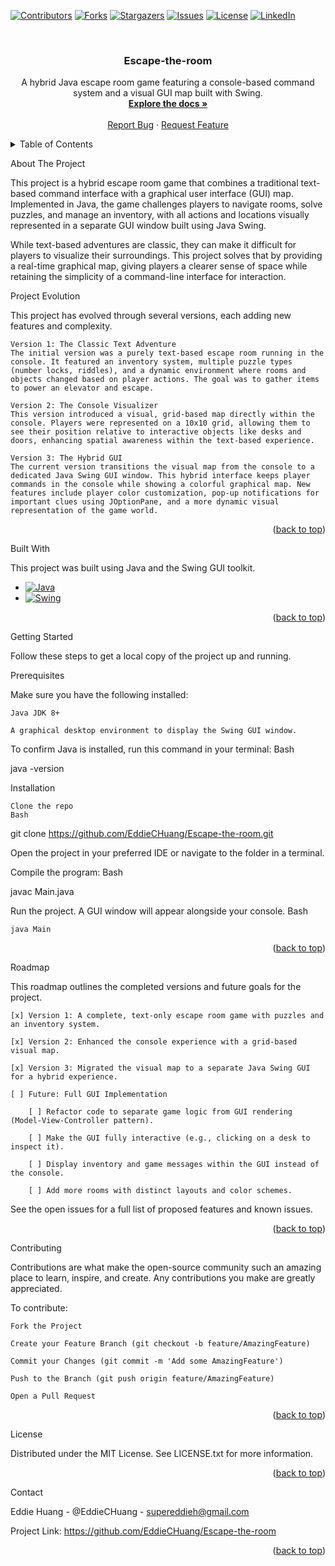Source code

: <a id="readme-top"></a>

[![Contributors][contributors-shield]][contributors-url]
[![Forks][forks-shield]][forks-url]
[![Stargazers][stars-shield]][stars-url]
[![Issues][issues-shield]][issues-url]
[![License][license-shield]][license-url]
[![LinkedIn][linkedin-shield]][linkedin-url]

<br />
<div align="center">
<a href="https://github.com/EddieCHuang/Escape-the-room">
</a>

<h3 align="center">Escape-the-room</h3>

<p align="center">
A hybrid Java escape room game featuring a console-based command system and a visual GUI map built with Swing.
<br />
<a href="https://github.com/EddieCHuang/Escape-the-room"><strong>Explore the docs »</strong></a>
<br />
<br />
<a href="https://github.com/EddieCHuang/Escape-the-room/issues">Report Bug</a>
·
<a href="https://github.com/EddieCHuang/Escape-the-room/issues/new?labels=enhancement&template=feature-request---.md">Request Feature</a>
</p>
</div>

<details>
<summary>Table of Contents</summary>
<ol>
<li>
<a href="#about-the-project">About The Project</a>
<ul>
<li><a href="#project-evolution">Project Evolution</a></li>
<li><a href="#built-with">Built With</a></li>
</ul>
</li>
<li>
<a href="#getting-started">Getting Started</a>
<ul>
<li><a href="#prerequisites">Prerequisites</a></li>
<li><a href="#installation">Installation</a></li>
</ul>
</li>
<li><a href="#roadmap">Roadmap</a></li>
<li><a href="#contributing">Contributing</a></li>
<li><a href="#license">License</a></li>
<li><a href="#contact">Contact</a></li>
</ol>
</details>

About The Project

This project is a hybrid escape room game that combines a traditional text-based command interface with a graphical user interface (GUI) map. Implemented in Java, the game challenges players to navigate rooms, solve puzzles, and manage an inventory, with all actions and locations visually represented in a separate GUI window built using Java Swing.

While text-based adventures are classic, they can make it difficult for players to visualize their surroundings. This project solves that by providing a real-time graphical map, giving players a clearer sense of space while retaining the simplicity of a command-line interface for interaction.

Project Evolution

This project has evolved through several versions, each adding new features and complexity.

    Version 1: The Classic Text Adventure
    The initial version was a purely text-based escape room running in the console. It featured an inventory system, multiple puzzle types (number locks, riddles), and a dynamic environment where rooms and objects changed based on player actions. The goal was to gather items to power an elevator and escape.

    Version 2: The Console Visualizer
    This version introduced a visual, grid-based map directly within the console. Players were represented on a 10x10 grid, allowing them to see their position relative to interactive objects like desks and doors, enhancing spatial awareness within the text-based experience.

    Version 3: The Hybrid GUI
    The current version transitions the visual map from the console to a dedicated Java Swing GUI window. This hybrid interface keeps player commands in the console while showing a colorful graphical map. New features include player color customization, pop-up notifications for important clues using JOptionPane, and a more dynamic visual representation of the game world.

<p align="right">(<a href="#readme-top">back to top</a>)</p>

Built With

This project was built using Java and the Swing GUI toolkit.

* [![Java][Java-shield]][Java-url]   
* [![Swing][Swing-shield]][Swing-url]

<p align="right">(<a href="#readme-top">back to top</a>)</p>

Getting Started

Follow these steps to get a local copy of the project up and running.

Prerequisites

Make sure you have the following installed:

    Java JDK 8+

    A graphical desktop environment to display the Swing GUI window.

To confirm Java is installed, run this command in your terminal:
Bash

java -version

Installation

    Clone the repo
    Bash

git clone https://github.com/EddieCHuang/Escape-the-room.git

Open the project in your preferred IDE or navigate to the folder in a terminal.

Compile the program:
Bash

javac Main.java

Run the project. A GUI window will appear alongside your console.
Bash

    java Main

<p align="right">(<a href="#readme-top">back to top</a>)</p>

Roadmap

This roadmap outlines the completed versions and future goals for the project.

    [x] Version 1: A complete, text-only escape room game with puzzles and an inventory system.

    [x] Version 2: Enhanced the console experience with a grid-based visual map.

    [x] Version 3: Migrated the visual map to a separate Java Swing GUI for a hybrid experience.

    [ ] Future: Full GUI Implementation

        [ ] Refactor code to separate game logic from GUI rendering (Model-View-Controller pattern).

        [ ] Make the GUI fully interactive (e.g., clicking on a desk to inspect it).

        [ ] Display inventory and game messages within the GUI instead of the console.

        [ ] Add more rooms with distinct layouts and color schemes.

See the open issues for a full list of proposed features and known issues.

<p align="right">(<a href="#readme-top">back to top</a>)</p>

Contributing

Contributions are what make the open-source community such an amazing place to learn, inspire, and create. Any contributions you make are greatly appreciated.

To contribute:

    Fork the Project

    Create your Feature Branch (git checkout -b feature/AmazingFeature)

    Commit your Changes (git commit -m 'Add some AmazingFeature')

    Push to the Branch (git push origin feature/AmazingFeature)

    Open a Pull Request

<p align="right">(<a href="#readme-top">back to top</a>)</p>

License

Distributed under the MIT License. See LICENSE.txt for more information.

<p align="right">(<a href="#readme-top">back to top</a>)</p>

Contact

Eddie Huang - @EddieCHuang - supereddieh@gmail.com

Project Link: https://github.com/EddieCHuang/Escape-the-room

<p align="right">(<a href="#readme-top">back to top</a>)</p>

[contributors-shield]: https://img.shields.io/github/contributors/EddieCHuang/Escape-the-room.svg?style=for-the-badge
[contributors-url]: https://github.com/EddieCHuang/Escape-the-room/graphs/contributors
[forks-shield]: https://img.shields.io/github/forks/EddieCHuang/Escape-the-room.svg?style=for-the-badge
[forks-url]: https://github.com/EddieCHuang/Escape-the-room/network/members
[stars-shield]: https://img.shields.io/github/stars/EddieCHuang/Escape-the-room.svg?style=for-the-badge
[stars-url]: https://github.com/EddieCHuang/Escape-the-room/stargazers
[issues-shield]: https://img.shields.io/github/issues/EddieCHuang/Escape-the-room.svg?style=for-the-badge
[issues-url]: https://github.com/EddieCHuang/Escape-the-room/issues
[license-shield]: https://img.shields.io/badge/License-MIT-yellow.svg?style=for-the-badge
[license-url]: https://github.com/EddieCHuang/Escape-the-room/blob/Version-1/LICENSE
[linkedin-shield]: https://img.shields.io/badge/-LinkedIn-black.svg?style=for-the-badge&logo=linkedin&colorB=555
[linkedin-url]: https://linkedin.com/in/linkedin_username
[product-screenshot]: images/screenshot.png
[Java-shield]: https://img.shields.io/badge/Java-ED8B00?style=for-the-badge&logo=openjdk&logoColor=white
[Java-url]: https://www.java.com/
[Swing-shield]: https://img.shields.io/badge/Java%20Swing-596D78?style=for-the-badge&logo=java&logoColor=white
[Swing-url]: https://docs.oracle.com/javase/8/docs/api/javax/swing/package-summary.html
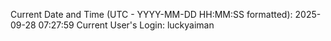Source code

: Current Date and Time (UTC - YYYY-MM-DD HH:MM:SS formatted): 2025-09-28 07:27:59
Current User's Login: luckyaiman
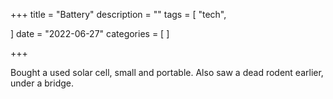 +++
title = "Battery"
description = ""
tags = [
 "tech",

]
date = "2022-06-27"
categories = [
]

+++

Bought a used solar cell, small and portable. Also saw a dead rodent earlier, under a bridge.
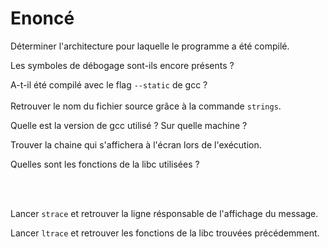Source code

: # Enoncé
Déterminer l'architecture pour laquelle le programme a été compilé.

Les symboles de débogage sont-ils encore présents ?

A-t-il été compilé avec le flag `--static` de gcc ?
<br><br>
Retrouver le nom du fichier source grâce à la commande `strings`.

Quelle est la version de gcc utilisé ? Sur quelle machine ?

Trouver la chaine qui s'affichera à l'écran lors de l'exécution.

Quelles sont les fonctions de la libc utilisées ?

<br><br>

Lancer `strace` et retrouver la ligne résponsable de l'affichage du message.

Lancer `ltrace` et retrouver les fonctions de la libc trouvées précédemment.
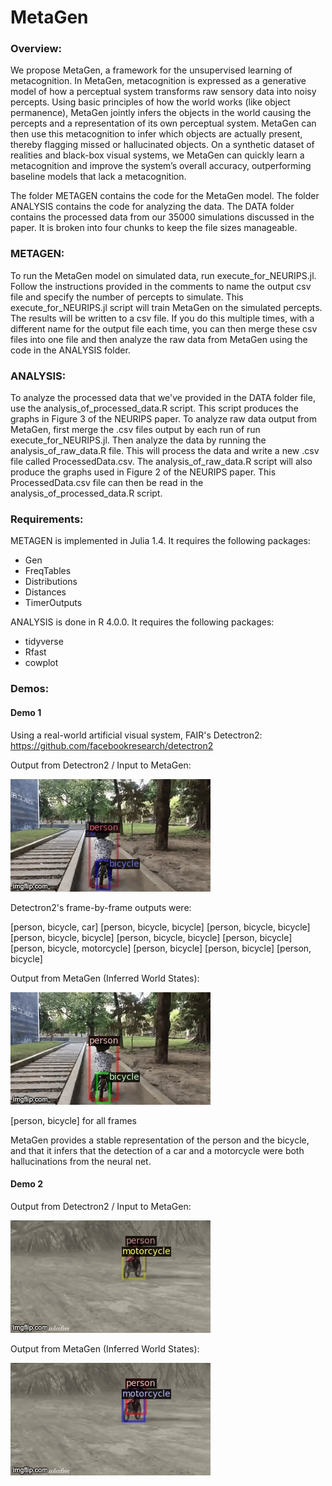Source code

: # MetaGen


### Overview:


We propose MetaGen, a framework for the unsupervised learning of
metacognition. In MetaGen, metacognition is expressed as a generative model of
how a perceptual system transforms raw sensory data into noisy percepts. Using
basic principles of how the world works (like object permanence), MetaGen jointly 
infers the objects in the world causing the percepts and a representation of its own perceptual system. MetaGen can
then use this metacognition to infer which objects are actually present, thereby
flagging missed or hallucinated objects. On a synthetic dataset of realities and
black-box visual systems, we MetaGen can quickly learn a metacognition
and improve the system’s overall accuracy, outperforming baseline models that lack a metacognition.


The folder METAGEN contains the code for the MetaGen model. The folder ANALYSIS contains the code for analyzing the data. The DATA folder contains the processed data from our 35000 simulations discussed in the paper. It is broken into four chunks to keep the file sizes manageable.

### METAGEN:

To run the MetaGen model on simulated data, run execute_for_NEURIPS.jl. Follow the instructions provided in the comments to name the output csv file and specify the number of percepts to simulate. This execute_for_NEURIPS.jl script will train MetaGen on the simulated percepts. The results will be written to a csv file. If you do this multiple times, with a different name for the output file each time, you can then merge these csv files into one file and then analyze the raw data from MetaGen using the code in the ANALYSIS folder.

### ANALYSIS:

To analyze the processed data that we've provided in the DATA folder file, use the analysis_of_processed_data.R script. This script produces the graphs in Figure 3 of the NEURIPS paper. To analyze raw data output from MetaGen, first merge the .csv files output by each run of run execute_for_NEURIPS.jl. Then analyze the data by running the analysis_of_raw_data.R file. This will process the data and write a new .csv file called ProcessedData.csv. The analysis_of_raw_data.R script will also produce the graphs used in Figure 2 of the NEURIPS paper. This ProcessedData.csv file can then be read in the analysis_of_processed_data.R script.

### Requirements:

METAGEN is implemented in Julia 1.4. It requires the following packages:
* Gen
* FreqTables
* Distributions
* Distances
* TimerOutputs

ANALYSIS is done in R 4.0.0. It requires the following packages:
* tidyverse
* Rfast
* cowplot


### Demos:
#### Demo 1

Using a real-world artificial visual system, FAIR's Detectron2: https://github.com/facebookresearch/detectron2

Output from Detectron2 / Input to MetaGen:

![Alt text](4b6dw3.gif)

Detectron2's frame-by-frame outputs were:

[person, bicycle, car]
[person, bicycle, bicycle]
[person, bicycle, bicycle]
[person, bicycle, bicycle]
[person, bicycle, bicycle]
[person, bicycle]
[person, bicycle, motorcycle]
[person, bicycle]
[person, bicycle]
[person, bicycle]

Output from MetaGen (Inferred World States):

![Alt text](4ban7x.gif)

[person, bicycle] for all frames

MetaGen provides a stable representation of the person and the bicycle, and that it infers that the detection of a car and a motorcycle were both hallucinations from the neural net.

#### Demo 2

Output from Detectron2 / Input to MetaGen:

![Alt text](4beii8.gif)

Output from MetaGen (Inferred World States):

![Alt text](4bhqr2.gif)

═══

**Task prompt:** Only the lines above starting with the one with "This version introduced" and going through the one with "The current version" are to be copied, word for word and with both ends kept.

**Solution for this task:**
    This version introduced a visual, grid-based map directly within the console. Players were represented on a 10x10 grid, allowing them to see their position relative to interactive objects like desks and doors, enhancing spatial awareness within the text-based experience.

    Version 3: The Hybrid GUI
    The current version transitions the visual map from the console to a dedicated Java Swing GUI window. This hybrid interface keeps player commands in the console while showing a colorful graphical map. New features include player color customization, pop-up notifications for important clues using JOptionPane, and a more dynamic visual representation of the game world.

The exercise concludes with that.